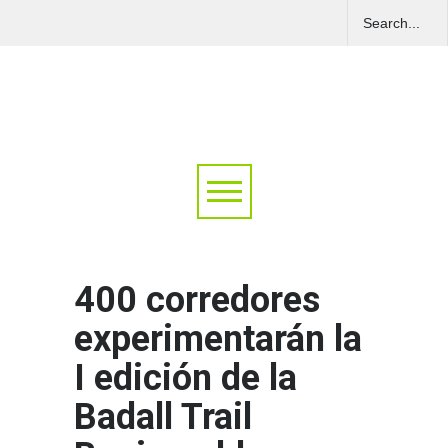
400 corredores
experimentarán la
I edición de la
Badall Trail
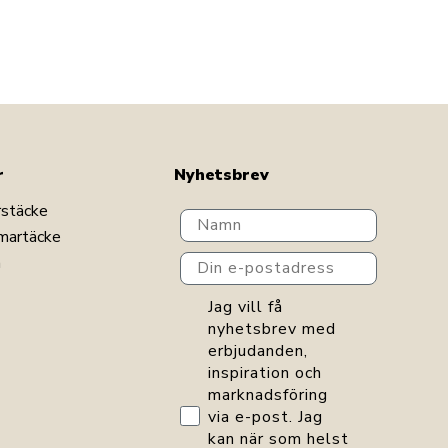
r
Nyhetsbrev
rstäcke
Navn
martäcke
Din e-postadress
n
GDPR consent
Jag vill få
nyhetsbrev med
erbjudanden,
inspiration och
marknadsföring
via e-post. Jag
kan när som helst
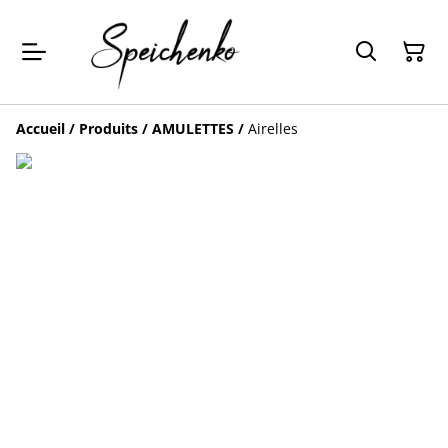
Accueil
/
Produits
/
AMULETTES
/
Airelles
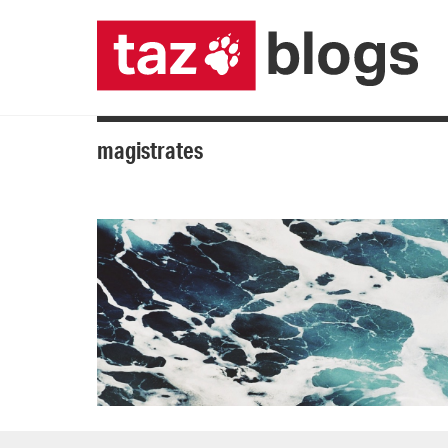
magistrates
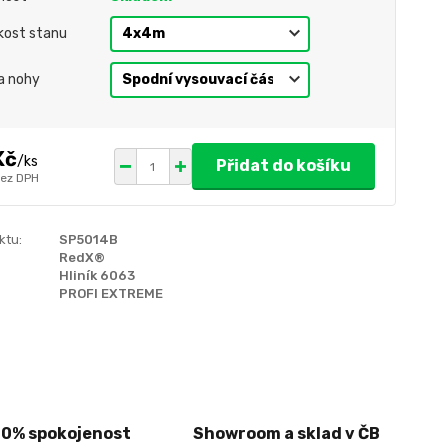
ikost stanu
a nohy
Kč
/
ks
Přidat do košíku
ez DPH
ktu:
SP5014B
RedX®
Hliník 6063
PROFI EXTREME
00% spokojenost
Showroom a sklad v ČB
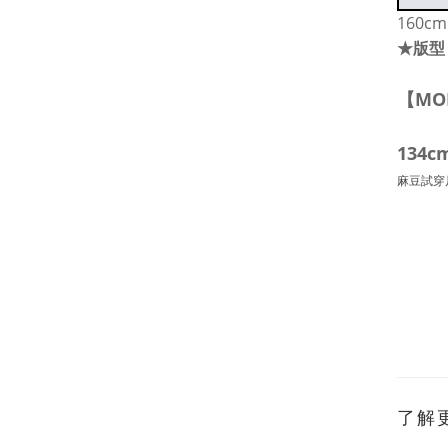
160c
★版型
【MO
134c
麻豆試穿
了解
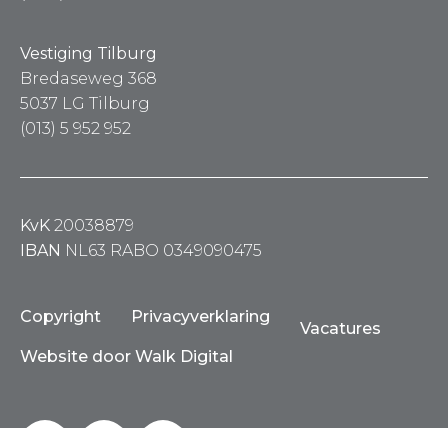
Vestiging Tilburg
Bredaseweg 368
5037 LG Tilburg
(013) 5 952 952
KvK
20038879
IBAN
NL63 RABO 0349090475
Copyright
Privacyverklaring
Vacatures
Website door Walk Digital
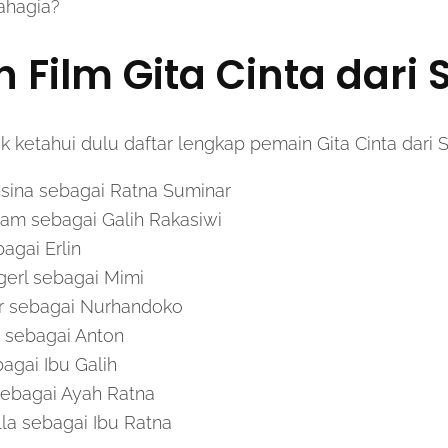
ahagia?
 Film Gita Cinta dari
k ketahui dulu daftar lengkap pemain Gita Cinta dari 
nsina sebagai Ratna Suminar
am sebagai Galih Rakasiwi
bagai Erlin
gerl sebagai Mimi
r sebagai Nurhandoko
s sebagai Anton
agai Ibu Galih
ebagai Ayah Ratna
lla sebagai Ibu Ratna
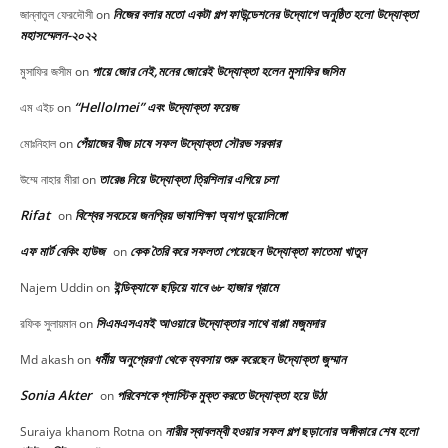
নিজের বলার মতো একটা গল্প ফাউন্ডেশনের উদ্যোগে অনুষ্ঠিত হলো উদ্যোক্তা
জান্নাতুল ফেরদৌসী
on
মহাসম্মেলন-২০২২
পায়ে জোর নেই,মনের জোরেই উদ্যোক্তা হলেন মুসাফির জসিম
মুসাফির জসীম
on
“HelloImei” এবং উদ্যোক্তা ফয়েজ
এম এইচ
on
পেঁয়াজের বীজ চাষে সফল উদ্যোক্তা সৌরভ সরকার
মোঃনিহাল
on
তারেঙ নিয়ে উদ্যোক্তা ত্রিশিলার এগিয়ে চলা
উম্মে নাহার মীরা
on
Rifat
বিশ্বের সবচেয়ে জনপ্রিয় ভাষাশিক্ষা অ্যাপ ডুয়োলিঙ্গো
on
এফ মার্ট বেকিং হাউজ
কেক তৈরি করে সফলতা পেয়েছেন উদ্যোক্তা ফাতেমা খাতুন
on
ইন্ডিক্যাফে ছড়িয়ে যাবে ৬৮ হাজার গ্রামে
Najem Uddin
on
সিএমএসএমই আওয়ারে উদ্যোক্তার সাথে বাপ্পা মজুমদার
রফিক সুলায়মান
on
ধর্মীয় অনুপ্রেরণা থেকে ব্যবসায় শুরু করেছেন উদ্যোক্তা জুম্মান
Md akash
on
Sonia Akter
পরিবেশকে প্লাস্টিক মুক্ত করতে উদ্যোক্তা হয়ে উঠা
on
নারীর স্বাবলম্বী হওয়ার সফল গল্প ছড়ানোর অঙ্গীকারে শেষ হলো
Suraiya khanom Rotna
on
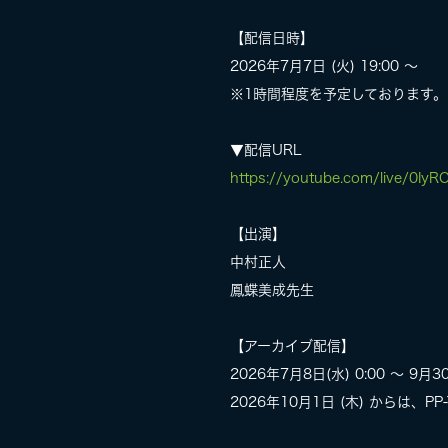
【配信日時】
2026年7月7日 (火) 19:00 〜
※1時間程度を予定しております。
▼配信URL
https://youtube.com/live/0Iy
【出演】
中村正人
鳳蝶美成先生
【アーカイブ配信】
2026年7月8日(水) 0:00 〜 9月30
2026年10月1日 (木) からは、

□ □ □

**Assignment:**
Only the lines from the one containing "Badall Trail" through the last line of the entries above belong in the copy; reproduce them exactly and drop every picture.

**Answer:**
Badall Trail
r
Nyhetsbrev
rstäcke
Navn
martäcke
Din e-postadress
n
GDPR consent
Jag vill få
nyhetsbrev med
erbjudanden,
inspiration och
marknadsföring
via e-post. Jag
kan när som helst
Accueil
/
Produits
/
AMULETTES
/
Airelles
magistrates
ikost stanu
a nohy
Kč
/
ks
Přidat do košíku
ez DPH
ktu:
SP5014B
RedX®
Hliník 6063
PROFI EXTREME
00% spokojenost
Showroom a sklad v ČB
160c
★版型
【MO
134c
麻豆試穿
了解
Vestiging Tilburg
Bredaseweg 368
5037 LG Tilburg
(013) 5 952 952
KvK
20038879
IBAN
NL63 RABO 0349090475
Copyright
Privacyverklaring
Vacatures
Website door Walk Digital
ahagia?
 Film Gita Cinta dari
k ketahui dulu daftar lengkap pemain Gita Cinta dari 
nsina sebagai Ratna Suminar
am sebagai Galih Rakasiwi
bagai Erlin
gerl sebagai Mimi
r sebagai Nurhandoko
s sebagai Anton
agai Ibu Galih
ebagai Ayah Ratna
lla sebagai Ibu Ratna
নিজের বলার মতো একটা গল্প ফাউন্ডেশনের উদ্যোগে অনুষ্ঠিত হলো উদ্যোক্তা
জান্নাতুল ফেরদৌসী
on
মহাসম্মেলন-২০২২
পায়ে জোর নেই,মনের জোরেই উদ্যোক্তা হলেন মুসাফির জসিম
মুসাফির জসীম
on
“HelloImei” এবং উদ্যোক্তা ফয়েজ
এম এইচ
on
পেঁয়াজের বীজ চাষে সফল উদ্যোক্তা সৌরভ সরকার
মোঃনিহাল
on
তারেঙ নিয়ে উদ্যোক্তা ত্রিশিলার এগিয়ে চলা
উম্মে নাহার মীরা
on
Rifat
বিশ্বের সবচেয়ে জনপ্রিয় ভাষাশিক্ষা অ্যাপ ডুয়োলিঙ্গো
on
এফ মার্ট বেকিং হাউজ
কেক তৈরি করে সফলতা পেয়েছেন উদ্যোক্তা ফাতেমা খাতুন
on
ইন্ডিক্যাফে ছড়িয়ে যাবে ৬৮ হাজার গ্রামে
Najem Uddin
on
সিএমএসএমই আওয়ারে উদ্যোক্তার সাথে বাপ্পা মজুমদার
রফিক সুলায়মান
on
ধর্মীয় অনুপ্রেরণা থেকে ব্যবসায় শুরু করেছেন উদ্যোক্তা জুম্মান
Md akash
on
Sonia Akter
পরিবেশকে প্লাস্টিক মুক্ত করতে উদ্যোক্তা হয়ে উঠা
on
নারীর স্বাবলম্বী হওয়ার সফল গল্প ছড়ানোর অঙ্গীকারে শেষ হলো
Suraiya khanom Rotna
on
【配信日時】
2026年7月7日 (火) 19:00 〜
※1時間程度を予定しております。
▼配信URL
https://youtube.com/live/0Iy
【出演】
中村正人
鳳蝶美成先生
【アーカイブ配信】
2026年7月8日(水) 0:00 〜 9月30
2026年10月1日 (木) からは、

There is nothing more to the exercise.